Tuesday, January 17, 2012

NEWPORT, R.I. – Marian Mathison Desrosiers, a two-time Fulbright Scholar and adjunct professor of history and humanities at Salve Regina, will be the guest lecturer on Jan. 18 at the International Tennis Hall of Fame’s Michael F. Crowley Lecture Series.

Desrosiers will present, “Remembering the Famine: The McGlincheys of Inishowen and Cambridge, Mass.” At 6 p.m. on Wednesday, Jan. 18 in the Special Event Room located above the La Forge Casino Restaurant, 194 Bellevue Ave. Cost for museum members is $2, whikle non-members are asked to make a $15 donation. Reservations are required, and can be made by contacting Ann Arnold at 401-841-5493 or tpm1@earthlink.net.

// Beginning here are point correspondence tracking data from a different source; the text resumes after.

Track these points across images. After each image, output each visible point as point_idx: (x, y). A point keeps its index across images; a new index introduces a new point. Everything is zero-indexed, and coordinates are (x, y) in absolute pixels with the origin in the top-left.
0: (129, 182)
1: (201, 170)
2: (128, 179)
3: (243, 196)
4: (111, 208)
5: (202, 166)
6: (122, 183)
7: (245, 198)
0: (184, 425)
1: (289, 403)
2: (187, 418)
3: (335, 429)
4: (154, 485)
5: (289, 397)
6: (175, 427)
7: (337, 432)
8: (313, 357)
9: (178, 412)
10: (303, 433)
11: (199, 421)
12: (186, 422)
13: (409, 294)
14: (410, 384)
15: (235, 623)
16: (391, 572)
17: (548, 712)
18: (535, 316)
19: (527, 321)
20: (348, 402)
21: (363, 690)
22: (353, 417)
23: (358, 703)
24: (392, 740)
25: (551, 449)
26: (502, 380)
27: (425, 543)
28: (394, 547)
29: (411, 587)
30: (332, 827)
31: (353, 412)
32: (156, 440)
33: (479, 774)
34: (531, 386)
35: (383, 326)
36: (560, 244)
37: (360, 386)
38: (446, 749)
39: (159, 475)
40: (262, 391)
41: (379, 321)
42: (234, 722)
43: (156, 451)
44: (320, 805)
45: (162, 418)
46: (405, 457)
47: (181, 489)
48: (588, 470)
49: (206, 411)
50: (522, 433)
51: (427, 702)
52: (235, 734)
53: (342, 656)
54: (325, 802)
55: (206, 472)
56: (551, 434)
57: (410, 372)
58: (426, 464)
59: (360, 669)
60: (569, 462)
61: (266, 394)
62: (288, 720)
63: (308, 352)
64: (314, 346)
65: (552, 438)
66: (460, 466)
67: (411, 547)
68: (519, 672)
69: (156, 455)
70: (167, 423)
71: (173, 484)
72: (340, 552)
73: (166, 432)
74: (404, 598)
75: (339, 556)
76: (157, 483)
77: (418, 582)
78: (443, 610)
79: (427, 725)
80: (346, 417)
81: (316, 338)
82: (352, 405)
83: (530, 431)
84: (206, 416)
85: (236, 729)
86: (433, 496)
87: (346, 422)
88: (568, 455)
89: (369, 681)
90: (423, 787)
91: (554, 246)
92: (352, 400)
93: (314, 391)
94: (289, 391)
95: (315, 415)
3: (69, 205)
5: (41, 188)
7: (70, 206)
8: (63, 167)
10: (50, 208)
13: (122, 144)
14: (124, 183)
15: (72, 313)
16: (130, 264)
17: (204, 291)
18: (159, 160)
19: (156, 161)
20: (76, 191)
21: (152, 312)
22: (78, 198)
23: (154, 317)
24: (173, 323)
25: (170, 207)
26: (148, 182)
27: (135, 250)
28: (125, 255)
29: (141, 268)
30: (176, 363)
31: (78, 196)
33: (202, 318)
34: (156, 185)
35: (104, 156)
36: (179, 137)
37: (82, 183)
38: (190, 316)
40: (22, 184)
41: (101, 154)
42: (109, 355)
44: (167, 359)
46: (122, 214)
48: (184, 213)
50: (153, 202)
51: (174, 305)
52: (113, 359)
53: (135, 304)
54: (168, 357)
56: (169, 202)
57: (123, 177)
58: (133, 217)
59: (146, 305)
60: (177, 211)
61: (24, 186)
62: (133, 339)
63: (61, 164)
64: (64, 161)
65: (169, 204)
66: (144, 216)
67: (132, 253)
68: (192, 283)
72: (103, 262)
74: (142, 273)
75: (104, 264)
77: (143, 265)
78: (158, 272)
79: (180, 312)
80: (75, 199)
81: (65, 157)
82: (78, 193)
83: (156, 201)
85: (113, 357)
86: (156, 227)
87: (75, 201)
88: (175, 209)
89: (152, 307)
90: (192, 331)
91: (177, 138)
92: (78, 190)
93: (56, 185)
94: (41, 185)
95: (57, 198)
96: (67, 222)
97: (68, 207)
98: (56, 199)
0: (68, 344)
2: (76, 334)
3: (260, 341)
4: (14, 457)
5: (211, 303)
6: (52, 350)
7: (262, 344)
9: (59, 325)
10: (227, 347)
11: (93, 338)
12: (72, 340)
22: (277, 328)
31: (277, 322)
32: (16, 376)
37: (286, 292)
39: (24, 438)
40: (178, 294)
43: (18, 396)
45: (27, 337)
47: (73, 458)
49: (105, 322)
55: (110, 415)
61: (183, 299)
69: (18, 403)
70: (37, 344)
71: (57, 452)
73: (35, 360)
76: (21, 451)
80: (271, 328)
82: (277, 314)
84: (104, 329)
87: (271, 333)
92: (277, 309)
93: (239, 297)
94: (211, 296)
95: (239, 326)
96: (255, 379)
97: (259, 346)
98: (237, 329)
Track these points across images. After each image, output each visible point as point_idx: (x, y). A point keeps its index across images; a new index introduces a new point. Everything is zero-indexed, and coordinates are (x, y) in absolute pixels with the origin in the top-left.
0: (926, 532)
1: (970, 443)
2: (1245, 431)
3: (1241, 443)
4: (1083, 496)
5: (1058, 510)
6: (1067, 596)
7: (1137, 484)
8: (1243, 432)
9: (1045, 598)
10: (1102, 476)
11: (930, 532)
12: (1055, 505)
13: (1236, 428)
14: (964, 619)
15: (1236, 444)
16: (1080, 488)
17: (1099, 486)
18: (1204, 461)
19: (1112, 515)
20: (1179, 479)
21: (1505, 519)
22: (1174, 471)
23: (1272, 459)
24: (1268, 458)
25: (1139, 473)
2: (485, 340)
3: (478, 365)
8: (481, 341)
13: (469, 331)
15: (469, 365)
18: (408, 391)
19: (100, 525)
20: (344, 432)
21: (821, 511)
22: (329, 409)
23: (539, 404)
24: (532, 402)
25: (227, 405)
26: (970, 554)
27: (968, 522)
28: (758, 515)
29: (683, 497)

After the 1602 defeat of Red Hugh O’Donnell, many of the McGlinchey clan escaped to Donegal in the North. Desrosiers’ Irish ancestors, Eliza McGowan and Patrick McGlinchey, lived in Meentaghcallagh near Buncrana in the remote Inishowen Peninsula. When Patrick lost his life in a quarry accident, Eliza found a way to sail to America with her brothers and her five children.

She traveled in the Famine Exodus from Moville to Liverpool and on to Boston Harbor. There she was welcomed by a cousin, Reverend Manasses Dougherty (Doherty) of St. Peter’s in Cambridge. Professor Desrosiers will share the importance of Faith and education for the next generations of McGlincheys: engaging in the Civil War and Gold Rush; settling the Kansas Prairie and creating their own Boston businesses; and graduating from Radcliffe (Harvard) followed by serving both secular and religious roles in their communities. From oral history to Hearth Roll taxes, from the Boston Pilot to state archives, Desrosiers will explore the emergence of an American family who never forgot their roots in Ireland.

Desrosiers, who earned her Ph.D. from Salve Regina, has researched and written on 19th century Irish immigration, women in positions of leadership during wartime and in the judiciary, among other topics. She is an executive board member of the National Council for Social Studies, and teaches history and humanities at Salve Regina.